### Data provided
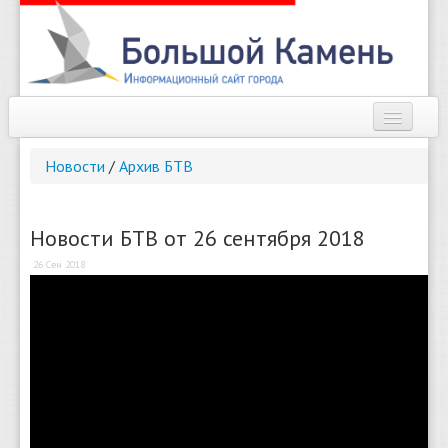
Наш город
Новости
/
Архив БТВ
Афиша
Новости
Новости БТВ от 26 сентября 2018
26 Сен 2018
Справочник
Погода
О сайте
Найти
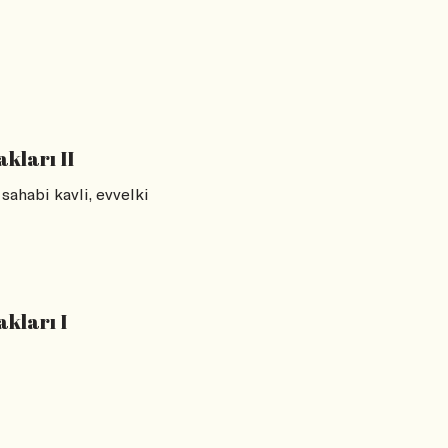
kları II
 sahabi kavli, evvelki
kları I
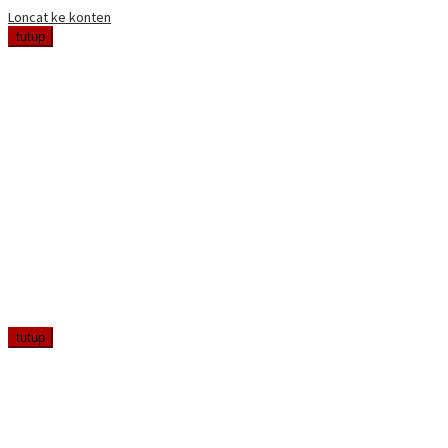
Loncat ke konten
tutup
tutup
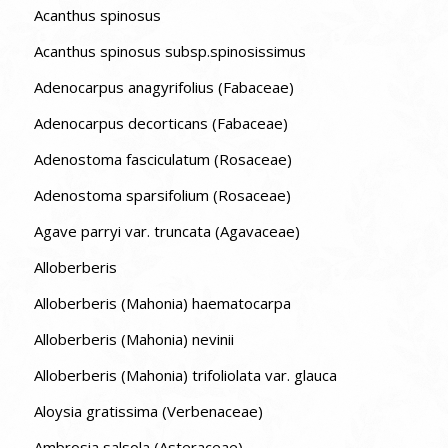
Acanthus spinosus
Acanthus spinosus subsp.spinosissimus
Adenocarpus anagyrifolius (Fabaceae)
Adenocarpus decorticans (Fabaceae)
Adenostoma fasciculatum (Rosaceae)
Adenostoma sparsifolium (Rosaceae)
Agave parryi var. truncata (Agavaceae)
Alloberberis
Alloberberis (Mahonia) haematocarpa
Alloberberis (Mahonia) nevinii
Alloberberis (Mahonia) trifoliolata var. glauca
Aloysia gratissima (Verbenaceae)
Ambrosia salsola (Asteraceae)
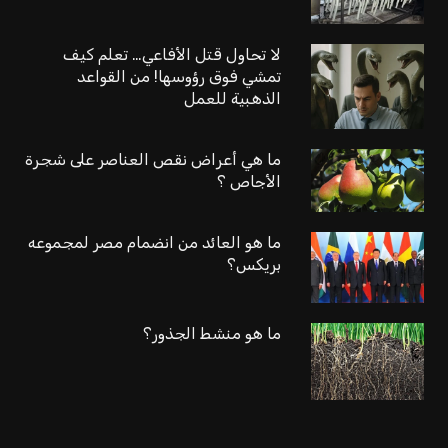
لا تحاول قتل الأفاعي… تعلم كيف
تمشي فوق رؤوسها! من القواعد
الذهبية للعمل
ما هي أعراض نقص العناصر على شجرة
الأجاص ؟
ما هو العائد من انضمام مصر لمجموعه
بريكس؟
ما هو منشط الجذور؟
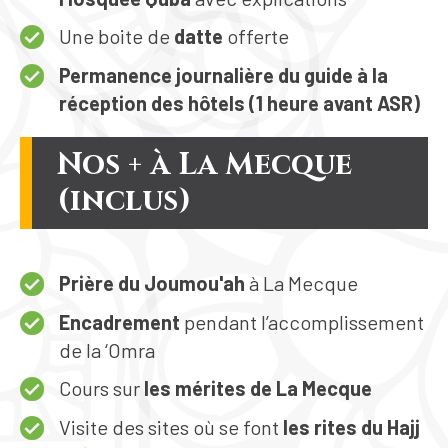
Une boite de
datte
offerte
Permanence journalière du guide à la
réception des hôtels (1 heure avant ASR)
Nos + à La Mecque
(inclus)
Prière du Joumou'ah
à La Mecque
Encadrement
pendant l’accomplissement
de la ‘Omra
Cours sur
les mérites de La Mecque
Visite des sites où se font
les rites du Hajj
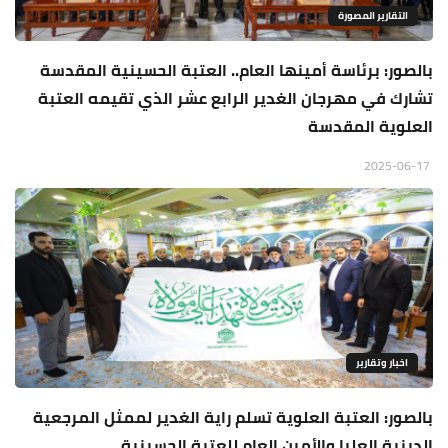
التقارير المصورة
بالصور: برئاسة أمينها العام.. العتبة الحسينية المقدسة
تشارك في مهرجان الغدير الرابع عشر الذي تقيمه العتبة
العلوية المقدسة
2025-06-17
اخبار وتقارير
بالصور: العتبة العلوية تسلم راية الغدير لممثل المرجعية
الدينية العليا والأمين العام للعتبة الحسينية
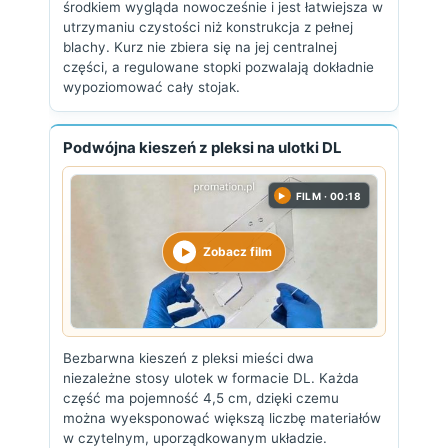
środkiem wygląda nowocześnie i jest łatwiejsza w
utrzymaniu czystości niż konstrukcja z pełnej
blachy. Kurz nie zbiera się na jej centralnej
części, a regulowane stopki pozwalają dokładnie
wypoziomować cały stojak.
Podwójna kieszeń z pleksi na ulotki DL
FILM · 00:18
▶
Zobacz film
Bezbarwna kieszeń z pleksi mieści dwa
niezależne stosy ulotek w formacie DL. Każda
część ma pojemność 4,5 cm, dzięki czemu
można wyeksponować większą liczbę materiałów
w czytelnym, uporządkowanym układzie.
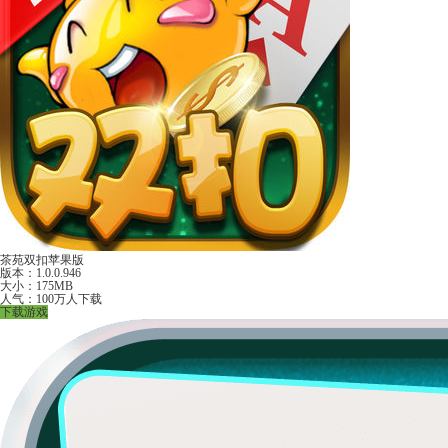
茶苑双扣苹果版
版本：1.0.0.946
大小：175MB
人气：100万人下载
下载游戏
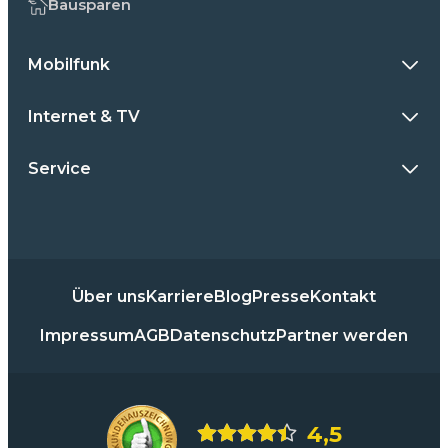
Bausparen
Mobilfunk
Internet & TV
Service
Über uns
Karriere
Blog
Presse
Kontakt
Impressum
AGB
Datenschutz
Partner werden
4,5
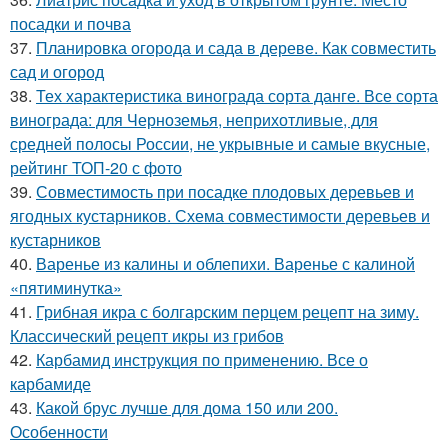
посадки и почва
37.
Планировка огорода и сада в дереве. Как совместить
сад и огород
38.
Тех характеристика винограда сорта данге. Все сорта
винограда: для Черноземья, неприхотливые, для
средней полосы России, не укрывные и самые вкусные,
рейтинг ТОП-20 с фото
39.
Совместимость при посадке плодовых деревьев и
ягодных кустарников. Схема совместимости деревьев и
кустарников
40.
Варенье из калины и облепихи. Варенье с калиной
«пятиминутка»
41.
Грибная икра с болгарским перцем рецепт на зиму.
Классический рецепт икры из грибов
42.
Карбамид инструкция по применению. Все о
карбамиде
43.
Какой брус лучше для дома 150 или 200.
Особенности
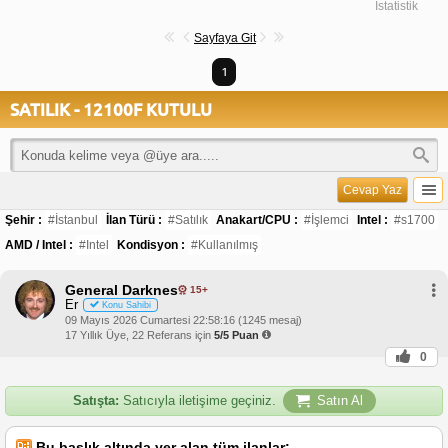
İstatistik
Sayfaya Git
1
SATILIK - 12100F KUTULU
Cevap Yaz
Şehir :
#İstanbul
İlan Türü :
#Satılık
Anakart/CPU :
#İşlemci
Intel :
#s1700
AMD / Intel :
#Intel
Kondisyon :
#Kullanılmış
General Darknes
15+
Er
Konu Sahibi
09 Mayıs 2026 Cumartesi 22:58:16 (1245 mesaj)
17 Yıllık Üye, 22 Referans için
5/5 Puan
0
Satışta:
Satıcıyla iletişime geçiniz.
Satın Al
Bu başlık altında yer alan tüm ilanlar;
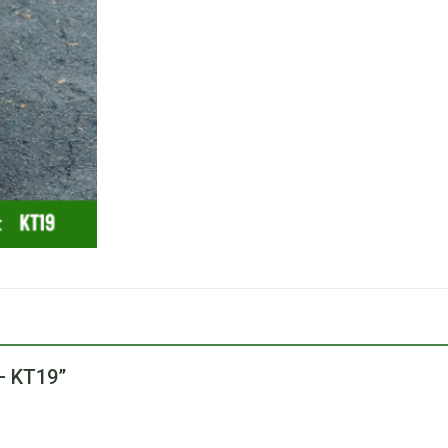
 – KT19”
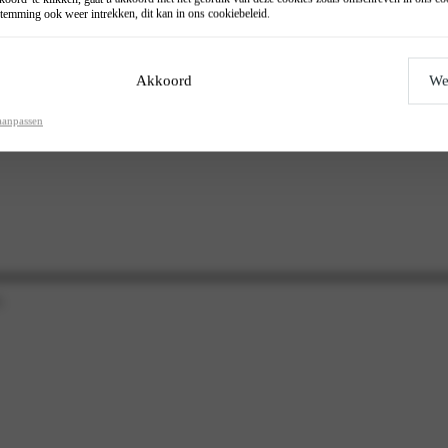
temming ook weer intrekken, dit kan in ons
cookiebeleid
.
Akkoord
We
aanpassen
.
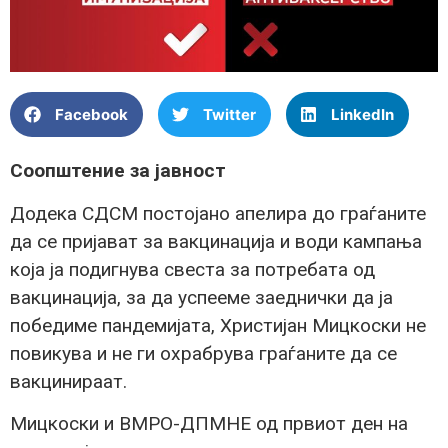
Facebook
Twitter
LinkedIn
Соопштение за јавност
Додека СДСМ постојано апелира до граѓаните
да се пријават за вакцинација и води кампања
која ја подигнува свеста за потребата од
вакцинација, за да успееме заеднички да ја
победиме пандемијата, Христијан Мицкоски не
повикува и не ги охрабрува граѓаните да се
вакцинираат.
Мицкоски и ВМРО-ДПМНЕ од првиот ден на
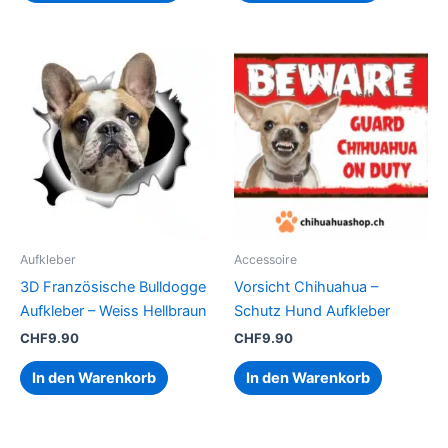
Aufkleber
Accessoire
3D Französische Bulldogge
Vorsicht Chihuahua –
Aufkleber – Weiss Hellbraun
Schutz Hund Aufkleber
CHF
9.90
CHF
9.90
In den Warenkorb
In den Warenkorb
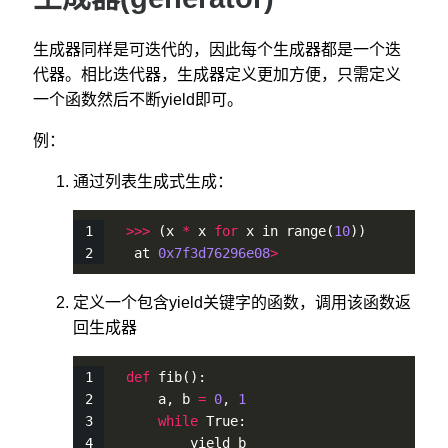
生成器同样是可迭代的，因此每个生成器都是一个迭
代器。相比迭代器，生成器定义更加方便，只需定义
一个函数然后不断yield即可。
例：
通过列表生成式生成：
>
>
>
 (x 
*
 x 
for
 x in 
range
(
10
))
  at 
0x7f3d76296e08
>
定义一个包含yield关键字的函数，调用该函数返
回生成器
def
fib
():
     a, b 
=
0
, 
1
while
 True:
         yield b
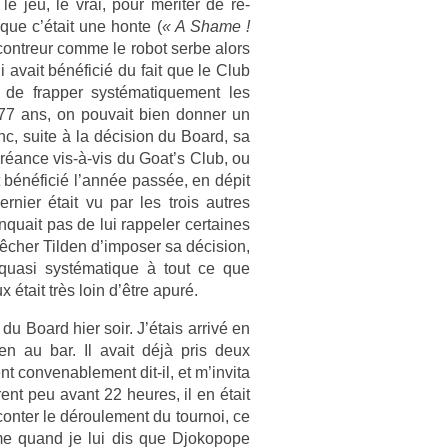
 le jeu, le vrai, pour mériter de re­
que c’était une honte (
« A Shame !
ur-contreur comme le robot serbe alors
i avait bénéficié du fait que le Club
 de frapp­er systématique­ment les
 77 ans, on pouvait bien donn­er un
nc, suite à la décis­ion du Board, sa
 créance vis-à-vis du Goat’s Club, ou
it bénéficié l’année passée, en dépit
ni­er était vu par les trois aut­res
uait pas de lui rap­pel­er cer­taines
cher Tild­en d’im­pos­er sa décis­ion,
n quasi systématique à tout ce que
x était très loin d’être apuré.
 du Board hier soir. J’étais arrivé en
d­en au bar. Il avait déjà pris deux
con­venab­le­ment dit-il, et m’in­vita
èrent peu avant 22 heures, il en était
ont­er le déroule­ment du tour­noi, ce
ême quand je lui dis que Djokopope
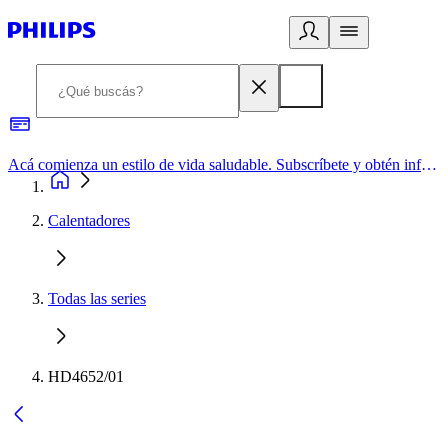
Acá comienza un estilo de vida saludable. Subscríbete y obtén información de primera mano
Calentadores
Todas las series
HD4652/01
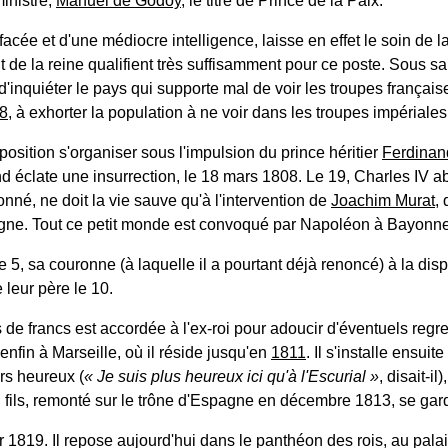
inistre,
Manuel de Godoy
, le titre de Prince de la Paix.
facée et d'une médiocre intelligence, laisse en effet le soin de l
nt de la reine qualifient très suffisamment pour ce poste. Sous s
 d'inquiéter le pays qui supporte mal de voir les troupes français
8
, à exhorter la population à ne voir dans les troupes impériales
pposition s'organiser sous l'impulsion du prince héritier
Ferdinan
d éclate une insurrection, le 18 mars 1808. Le 19, Charles IV ab
nné, ne doit la vie sauve qu'à l'intervention de
Joachim Murat
,
gne. Tout ce petit monde est convoqué par Napoléon à Bayonne
le 5, sa couronne (à laquelle il a pourtant déjà renoncé) à la dis
 leur père le 10.
 de francs est accordée à l'ex-roi pour adoucir d'éventuels regre
nfin à Marseille, où il réside jusqu'en
1811
. Il s'installe ensu
urs heureux (
Je suis plus heureux ici qu'à l'Escurial
, disait-i
 fils, remonté sur le trône d'Espagne en décembre 1813, se garde 
 1819. Il repose aujourd'hui dans le panthéon des rois, au palai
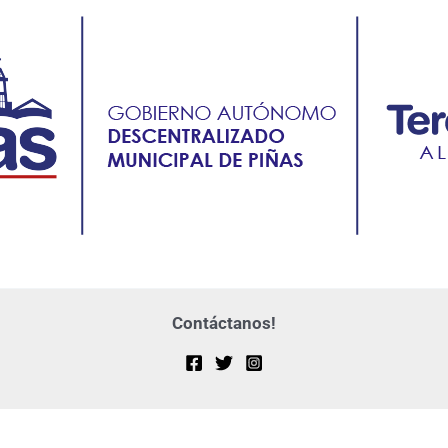
Contáctanos!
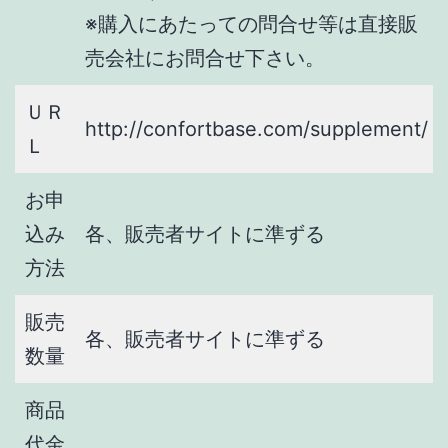
※購入にあたっての問合せ等は直接販
売会社にお問合せ下さい。
ＵＲ
http://confortbase.com/supplement/
Ｌ
お申
込み
各、販売者サイトに準ずる
方法
販売
各、販売者サイトに準ずる
数量
商品
代金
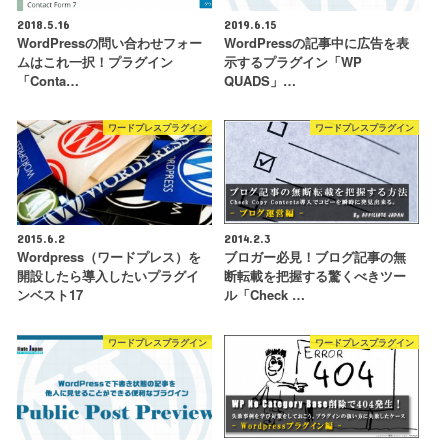
2018.5.16
2019.6.15
WordPressの問い合わせフォー
WordPressの記事中に広告を表
ムはこれ一択！プラグイン
示するプラグイン「WP
「Conta…
QUADS」…
ワードプレスプラグイン
ワードプレスプラグイン
2015.6.2
2014.2.3
Wordpress（ワードプレス）を
ブロガー必見！ブログ記事の無
開設したら導入したいプラグイ
断転載を把握する驚くべきツー
ンベスト17
ル「Check …
ワードプレスプラグイン
ワードプレスプラグイン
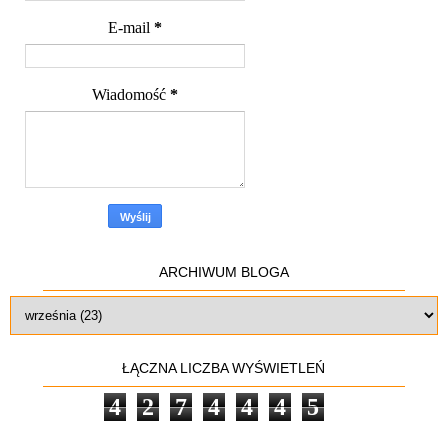
E-mail
*
Wiadomość
*
ARCHIWUM BLOGA
ŁĄCZNA LICZBA WYŚWIETLEŃ
4
2
7
4
4
4
5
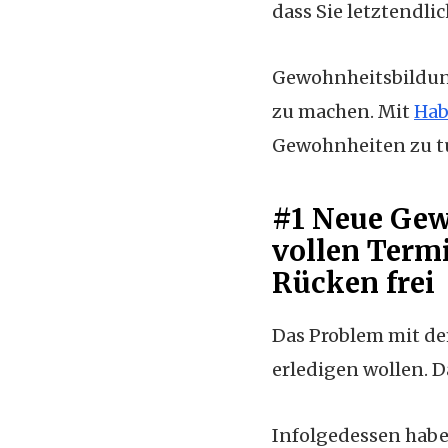
dass Sie letztendli
Gewohnheitsbildung
zu machen. Mit
Hab
Gewohnheiten zu tun
#1 Neue Gew
vollen Termi
Rücken frei
Das Problem mit dem
erledigen wollen. 
Infolgedessen habe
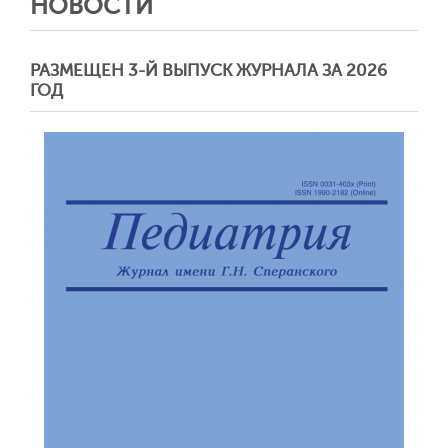
НОВОСТИ
РАЗМЕЩЕН 3-Й ВЫПУСК ЖУРНАЛА ЗА 2026
ГОД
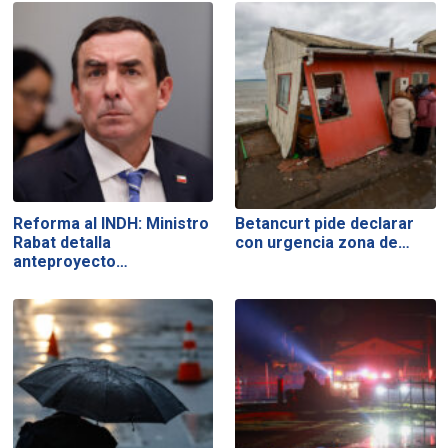
Reforma al INDH: Ministro
Betancurt pide declarar
Rabat detalla
con urgencia zona de…
anteproyecto…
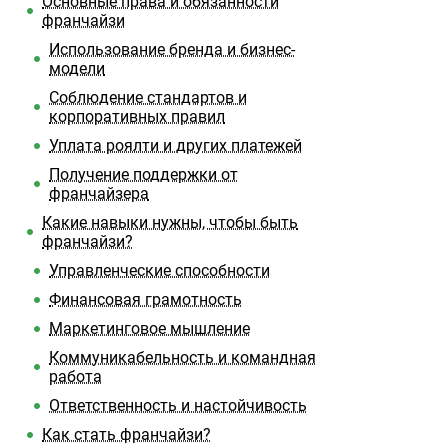
Основные права и обязанности
франчайзи
Использование бренда и бизнес-
модели
Соблюдение стандартов и
корпоративных правил
Уплата роялти и других платежей
Получение поддержки от
франчайзера
Какие навыки нужны, чтобы быть
франчайзи?
Управленческие способности
Финансовая грамотность
Маркетинговое мышление
Коммуникабельность и командная
работа
Ответственность и настойчивость
Как стать франчайзи?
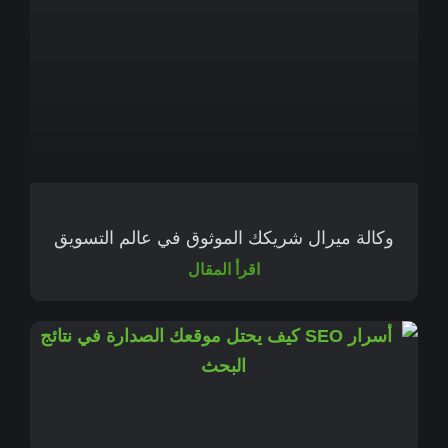
وكالة ميرال شريكك الموثوق في عالم التسويق
اقرأ المقال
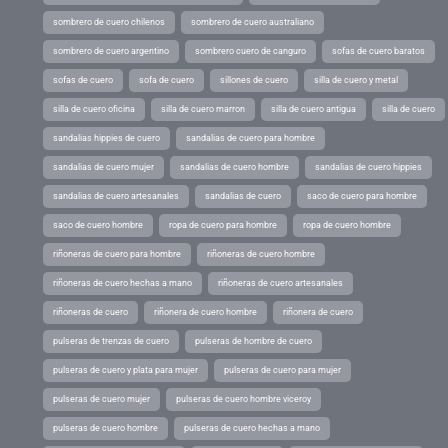
sombrero de cuero chilenos
sombrero de cuero australiano
sombrero de cuero argentino
sombrero cuero de canguro
sofas de cuero baratos
sofas de cuero
sofa de cuero
sillones de cuero
silla de cuero y metal
silla de cuero oficina
silla de cuero marron
silla de cuero antigua
silla de cuero
sandalias hippies de cuero
sandalias de cuero para hombre
sandalias de cuero mujer
sandalias de cuero hombre
sandalias de cuero hippies
sandalias de cuero artesanales
sandalias de cuero
saco de cuero para hombre
saco de cuero hombre
ropa de cuero para hombre
ropa de cuero hombre
riñoneras de cuero para hombre
riñoneras de cuero hombre
riñoneras de cuero hechas a mano
riñoneras de cuero artesanales
riñoneras de cuero
riñonera de cuero hombre
riñonera de cuero
pulseras de trenzas de cuero
pulseras de hombre de cuero
pulseras de cuero y plata para mujer
pulseras de cuero para mujer
pulseras de cuero mujer
pulseras de cuero hombre viceroy
pulseras de cuero hombre
pulseras de cuero hechas a mano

### Description of the task
Go through the material above and return each line that holds the word "kieszeń".

### Written reply
Podwójna kieszeń z pleksi na ulotki DL
Bezbarwna kieszeń z pleksi mieści dwa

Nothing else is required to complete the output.